What I tell myself
I tell myself that I shouldn’t write so often about the people I loved who are no longer here. I tell myself that mentioning them once or twice in a piece is acceptable, but there’s no need to go on about Joep and Jacqueline, about my brother Victor, about Ferdinand, Barbara, and Ingrid.
And I’d better not write about my dear friends Marina and Sophie and our loyal help Arantxa who all passed away recently either, that would only bore my readers. I often tell myself what I should and above all what I shouldn’t do. Unfortunately, I tend to listen to myself.

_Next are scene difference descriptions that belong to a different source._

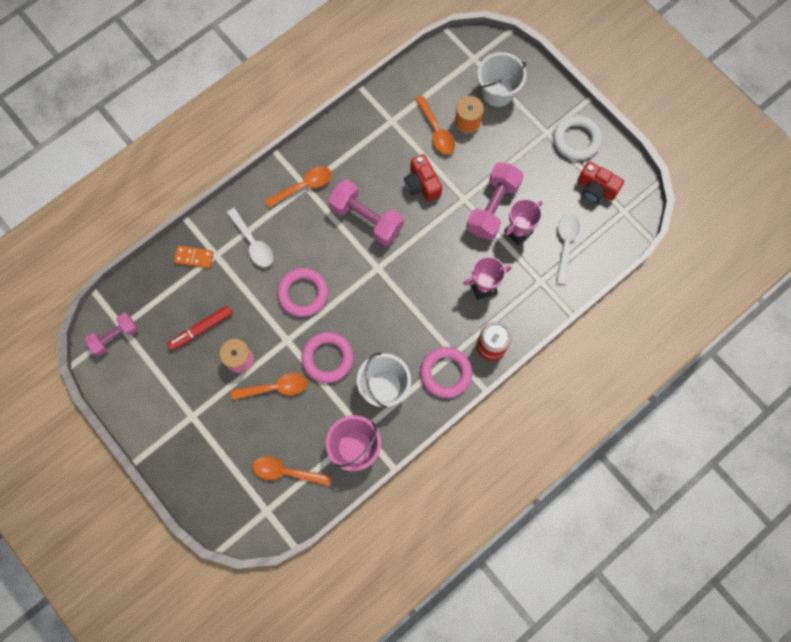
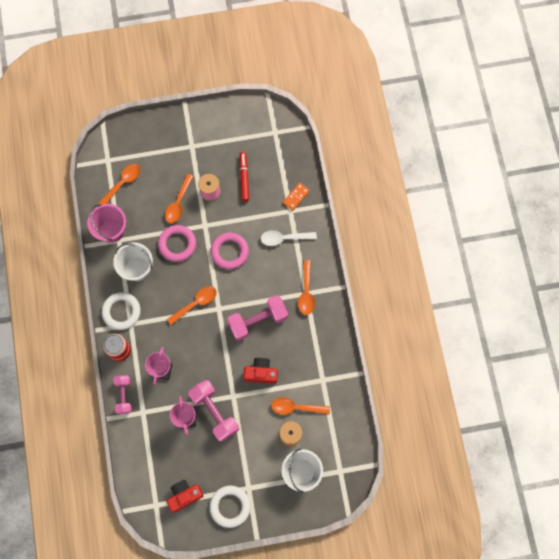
camera: 120 degrees right, 0 degrees up
pink dumbbell [85,313,138,356] -> pink dumbbell moved to [113,375,132,414]
pink ring [420,347,472,398] -> white ring [102,292,140,330]
white spoon [556,214,580,285] -> none
none -> orange spoon [167,286,217,325]

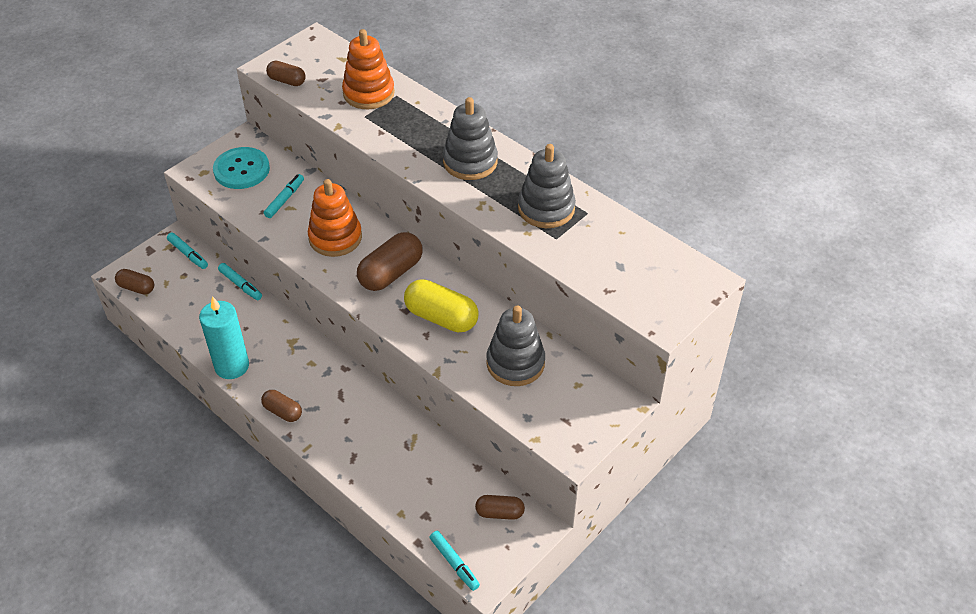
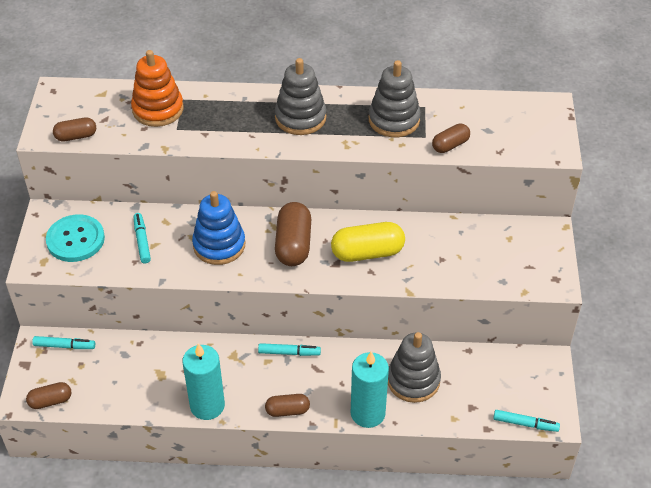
camera: 40 degrees left, 0 degrees up
turquoise marker [218,263,262,300] -> turquoise marker moved to [258,343,321,356]
orange stacking toy [308,179,362,257] -> blue stacking toy [192,191,245,265]
brown capsule [475,495,525,520] -> brown capsule moved to [432,124,470,153]
grey stacking toy [486,306,545,386] -> grey stacking toy moved to [388,332,441,403]
none -> turquoise candle [351,351,389,428]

So, this morning, while thinking of Arantxa, I sat in front of my empty screen and flipped through my notebooks to find something to write about. I looked at my description of a video by an Indonesian artist we work with, I read about an exhibition we had in Brussels and about the pleasure I get from using the pencil sharpener I bought in Kyoto thirty-two years ago that’s still working.
People want to read about my art projects, I told myself, and about my trips to faraway places, not about the way Marina and I laughed while having lunch on a terrace in Mexico City or about the Elisabeth-Taylor-like voice in which she called me ‘dahrling’.
Nobody cares that I keep looking up to see if I can capture a bougainvillea or an art deco rooftop against the deep blue Barcelona sky. That it was a habit formed when I used to send Sophie a photo every day during the many months she spent in the hospital.
My readers do not want to know about the glass bowls of arroz negro, hummus, and red peppers Arantxa prepared the day before she died that we kept for a long time in the refrigerator as small, crystalline monuments to her. I shouldn’t write about how we left her bag on the sofa for weeks so it appeared she had just slipped out for an errand and would be back any minute.
But is this internal censorship really for my readers? Or is it a lid I try strenuously to keep closed so that the grief underneath does not spill out?
I have this overwhelming need to write about what moves me but at the same time I put the brakes on. I talk about the importance of flow but simultaneously, I block myself.
I’m not sure if being aware of this contradiction will help me to open up, but I did put my notebooks out of reach on the top shelf of my bookcase. That way what I write about comes directly from within. At least, that’s what I tell myself.